CONTRACTORS are threatening to pull out of bidding major PFI projects after a decision by a NHS trust to scrap a hospital project cost Amec £7 million in wasted bid costs.
The firm was named preferred bidder for the £167 million scheme in Essex at the end of 2004 but the local trust pulled the plug on the deal last week because of funding issues. Amec had been expecting to reach financial close later this year.
Outgoing Amec chief executive Sir Peter Mason said the firm had immediately started negotiations to get its money back but admitted the trust was not legally obliged to stump up the cash.
Sir Peter, who steps down from his post in September after 10 years in charge, said: 'There is no binding clause, which gives us less than 100 per cent certainty.
We haven't got the lawyers involved yet and hopefully we won't need them.'
Amec is also pressuring officials at the Department of Health to sanction a refund which Sir Peter said he expects to be paid by the end of this year.

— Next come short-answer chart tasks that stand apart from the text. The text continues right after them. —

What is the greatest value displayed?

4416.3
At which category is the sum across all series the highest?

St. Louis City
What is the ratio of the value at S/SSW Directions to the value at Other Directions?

Sir Peter said if Amec failed to get its money back, the firm would not bid for any more hospital projects in England and would review its entire PFI strategy.
Adding that he was prepared to personally step in to the discussions, he said: 'I'm confident we will get the money back. It's in the Government's interest to pay bid costs in case like this.
'It's extremely unlikely we would bid this sort of deal again if we didn't get costs back.
I can't see why our attitude would be different to our peer group. Everyone has a right to be worried in a case like this until the Government demonstrates goodwill and pays the bid costs.'
One City analyst said: 'Clearly other contractors are very worried about this and are looking at the risks from PFI.'
The Essex Rivers Healthcare NHS Trust said it had torn up plans to centralise its services on the site of Colchester General Hospital because they were too expensive.
The trust had been concerned that the scheme would not have met the Government's Payment by Results strategy under which a trust's income is dependent on the number of patients it treats. Trust chief executive Peter Murphy said: 'The plan we have now needs to change to make it more affordable.'
Amec's peers including Balfour Beatty and Carillion are waiting to close deals worth £3 billion in total. And Multiplex has been preferred bidder on a huge scheme in Peterborough since December 2004.